DATA RECORDS:
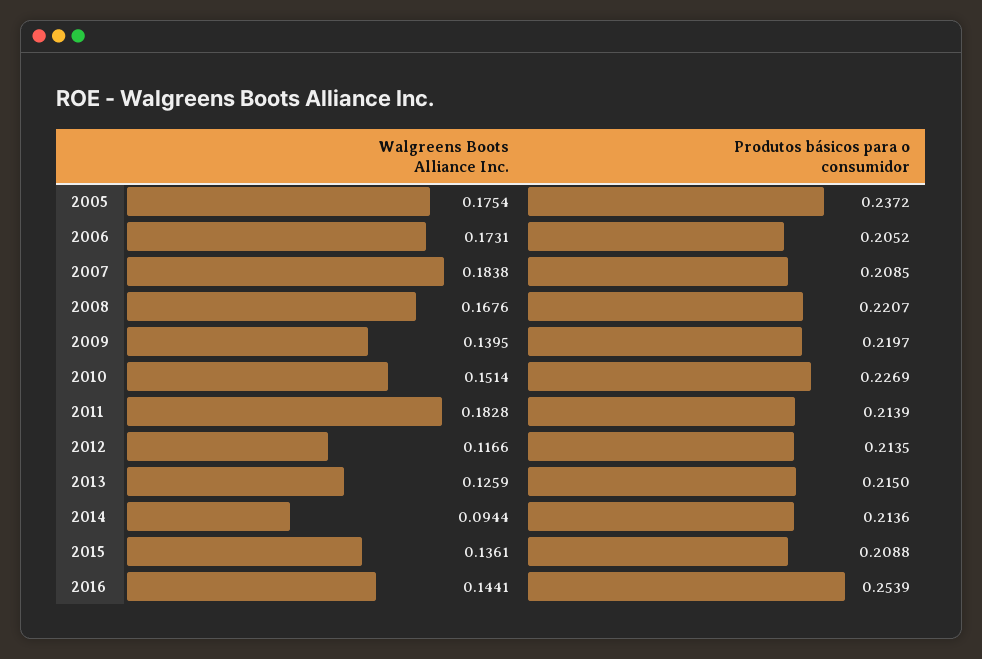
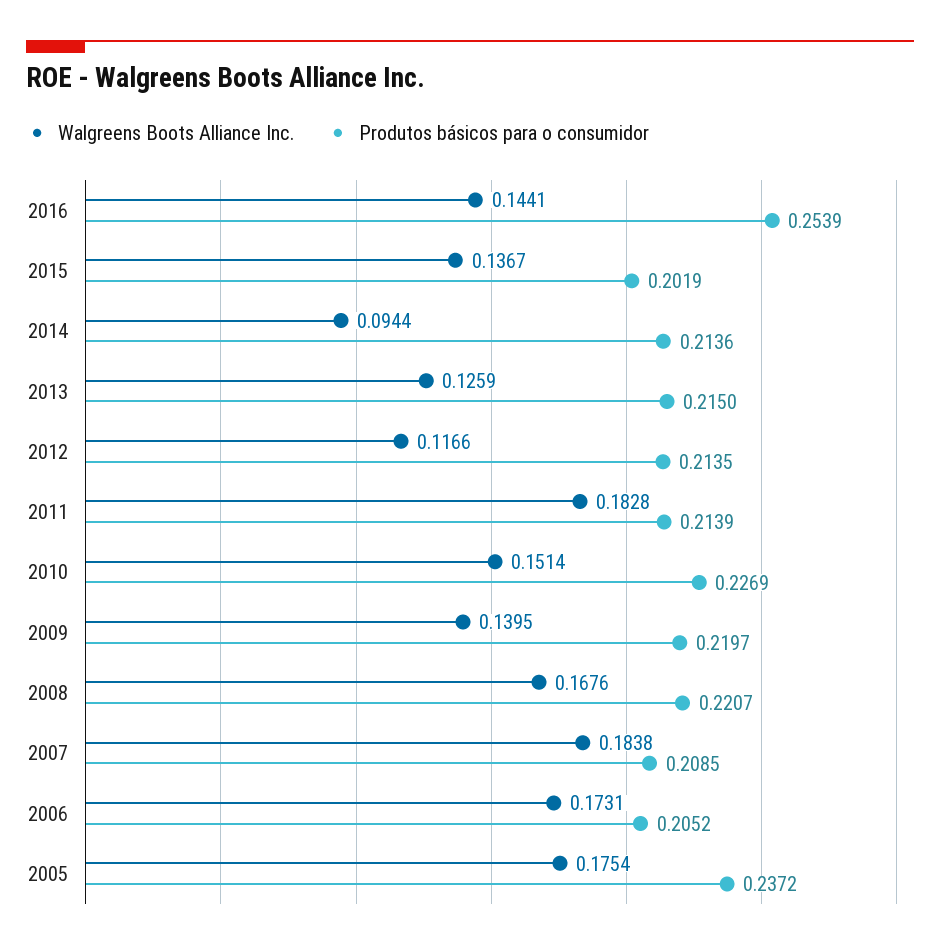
  {
    "Walgreens Boots Alliance Inc.": {
      "2005": 0.1754,
      "2006": 0.1731,
      "2007": 0.1838,
      "2008": 0.1676,
      "2009": 0.1395,
      "2010": 0.1514,
      "2011": 0.1828,
      "2012": 0.1166,
      "2013": 0.1259,
      "2014": 0.0944,
-     "2015": 0.1361,
+     "2015": 0.1367,
      "2016": 0.1441
    },
    "Produtos básicos para o consumidor": {
      "2005": 0.2372,
      "2006": 0.2052,
      "2007": 0.2085,
      "2008": 0.2207,
      "2009": 0.2197,
      "2010": 0.2269,
      "2011": 0.2139,
      "2012": 0.2135,
      "2013": 0.215,
      "2014": 0.2136,
-     "2015": 0.2088,
+     "2015": 0.2019,
      "2016": 0.2539
    }
  }

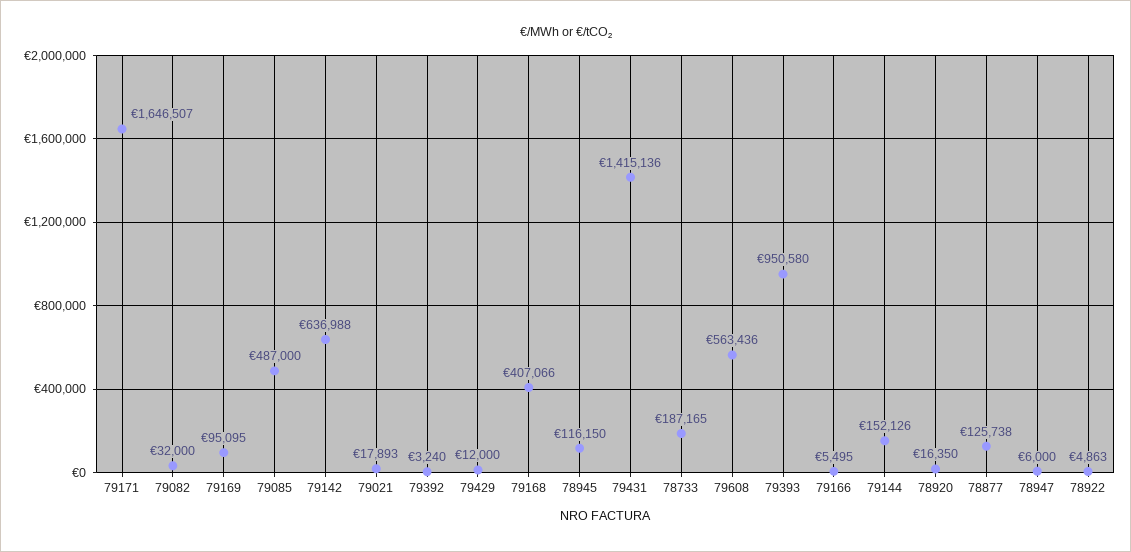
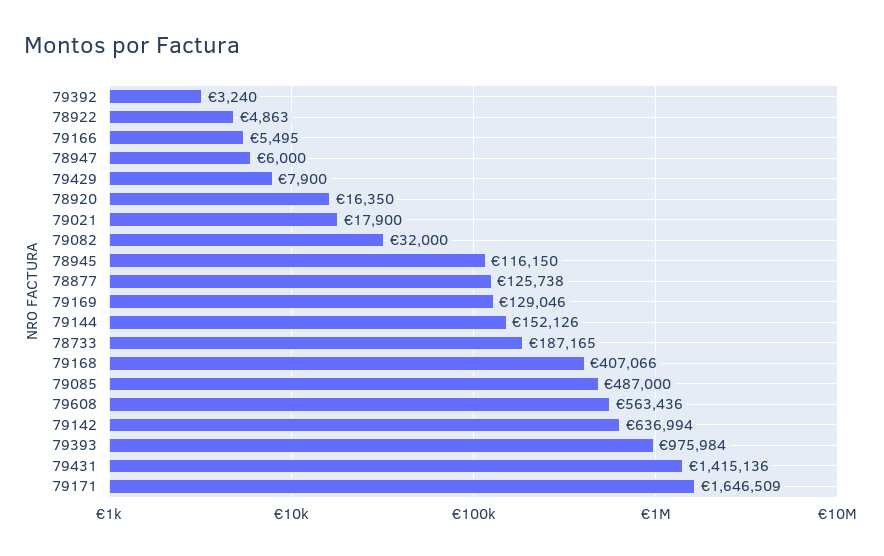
  {
-   "79171": 1646507,
+   "79171": 1646509,
    "79082": 32000,
-   "79169": 95095,
+   "79169": 129046,
    "79085": 487000,
-   "79142": 636988,
+   "79142": 636994,
-   "79021": 17893,
+   "79021": 17900,
    "79392": 3240,
-   "79429": 12000,
+   "79429": 7900,
    "79168": 407066,
    "78945": 116150,
    "79431": 1415136,
    "78733": 187165,
    "79608": 563436,
-   "79393": 950580,
+   "79393": 975984,
    "79166": 5495,
    "79144": 152126,
    "78920": 16350,
    "78877": 125738,
    "78947": 6000,
    "78922": 4863
  }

WHAT THE TASK ASKS: When you copy the data, keep every line exact and drop the pictures.

TASK RESULT:
  {
    "Walgreens Boots Alliance Inc.": {
      "2005": 0.1754,
      "2006": 0.1731,
      "2007": 0.1838,
      "2008": 0.1676,
      "2009": 0.1395,
      "2010": 0.1514,
      "2011": 0.1828,
      "2012": 0.1166,
      "2013": 0.1259,
      "2014": 0.0944,
-     "2015": 0.1361,
+     "2015": 0.1367,
      "2016": 0.1441
    },
    "Produtos básicos para o consumidor": {
      "2005": 0.2372,
      "2006": 0.2052,
      "2007": 0.2085,
      "2008": 0.2207,
      "2009": 0.2197,
      "2010": 0.2269,
      "2011": 0.2139,
      "2012": 0.2135,
      "2013": 0.215,
      "2014": 0.2136,
-     "2015": 0.2088,
+     "2015": 0.2019,
      "2016": 0.2539
    }
  }

  {
-   "79171": 1646507,
+   "79171": 1646509,
    "79082": 32000,
-   "79169": 95095,
+   "79169": 129046,
    "79085": 487000,
-   "79142": 636988,
+   "79142": 636994,
-   "79021": 17893,
+   "79021": 17900,
    "79392": 3240,
-   "79429": 12000,
+   "79429": 7900,
    "79168": 407066,
    "78945": 116150,
    "79431": 1415136,
    "78733": 187165,
    "79608": 563436,
-   "79393": 950580,
+   "79393": 975984,
    "79166": 5495,
    "79144": 152126,
    "78920": 16350,
    "78877": 125738,
    "78947": 6000,
    "78922": 4863
  }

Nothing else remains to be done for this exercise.